Efficient multi-slicing technique?

Sun Jan 25 21:40:05 EST 2009

>> I'm not sure if it's more efficient, but there's the struct
>> module: http://docs.python.org/library/struct.html
> 
> Thanks for your suggestion. I've been experimenting with this
> technique, but my initial tests don't show any performance
> improvements over using slice() objects to slice a string.
> However, I missed the nuance of using 'x' to mark filler bytes
> - I'm going to see if this makes a difference (it may as I am
> skipping over several columns of input that I've been 
> currently returning as ignored values)

I don't expect it will make a great deal of difference -- there's
not much room to improve the process.  Are you actually
experiencing efficiency problems?  I regularly use slice
unpacking (without reaching for the struct module) with no
noteworthy performance impact beyond the cost of scanning the
file and doing the processing on those lines (and these are text
files several hundred megs in size).  When I omit my processing
code and just skim through the file, the difference between
slice-unpacking and not slice-unpacking is in the sub-second range.

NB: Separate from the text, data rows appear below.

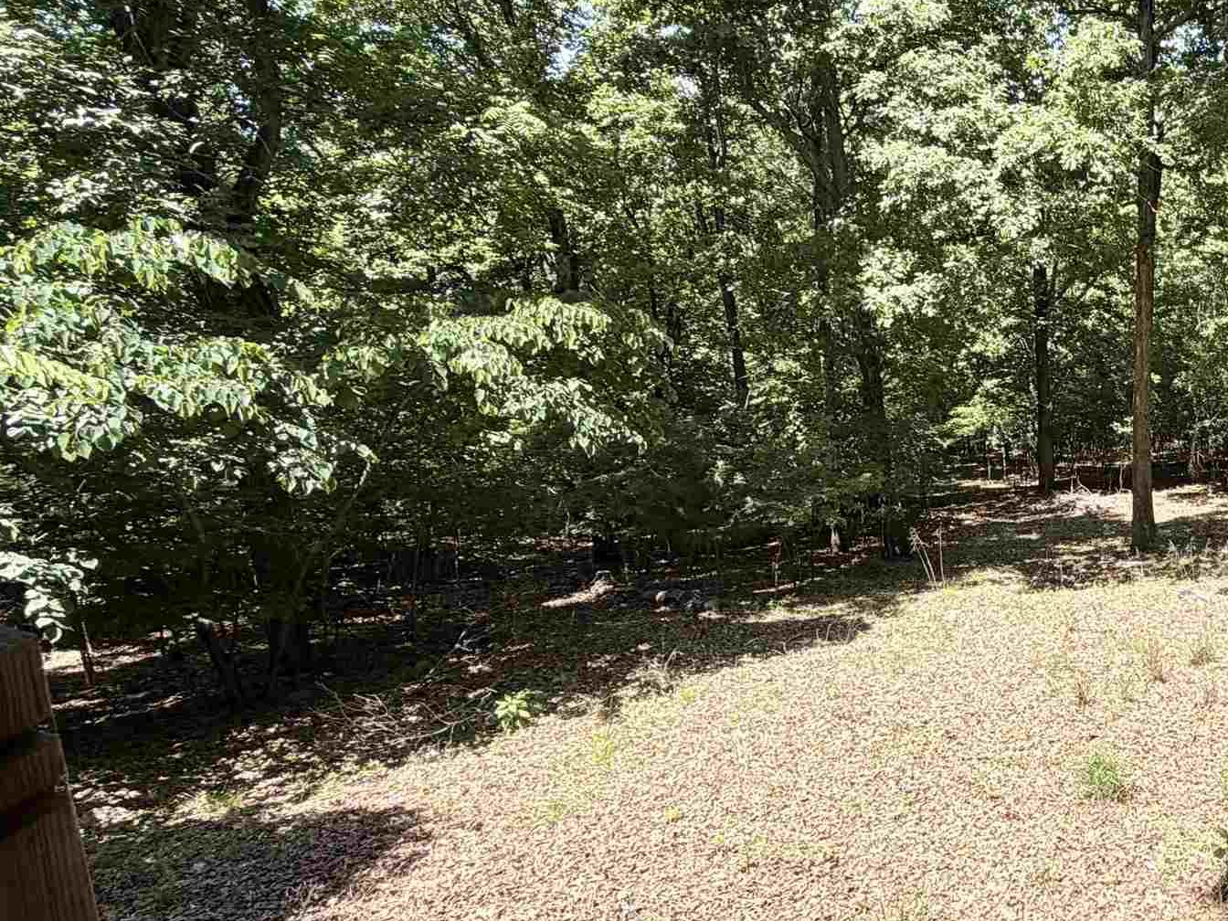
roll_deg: -1.7
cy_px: 449
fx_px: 1135
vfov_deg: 44.2
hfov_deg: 47.8
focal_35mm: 32
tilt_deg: -15.1
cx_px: 1206
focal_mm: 2.22
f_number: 2.2
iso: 50
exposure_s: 1/280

> <reading your link to doc ...> wait ... it looks like I can
> 'compile' struct strings using by using a Struct class vs. the
> using the module's basic unpack() function. This sounds like
> the difference between using compiled regular expressions vs.
> re-compiling a regular expression on every use. I'll see if
> this makes a difference and report back to the list.

I don't expect it will...in the code for the struct.py I've got
here in my 2.5 distribution, it maintains an internal cache of
compiled strings, so unless you have more than _MAXCACHE=100
formatting strings, it's not something you're really have to
worry about.  (in my main data-processing/ETL app, I can't
envision having more than about 20 formatting strings, if I went
that route)

-tkc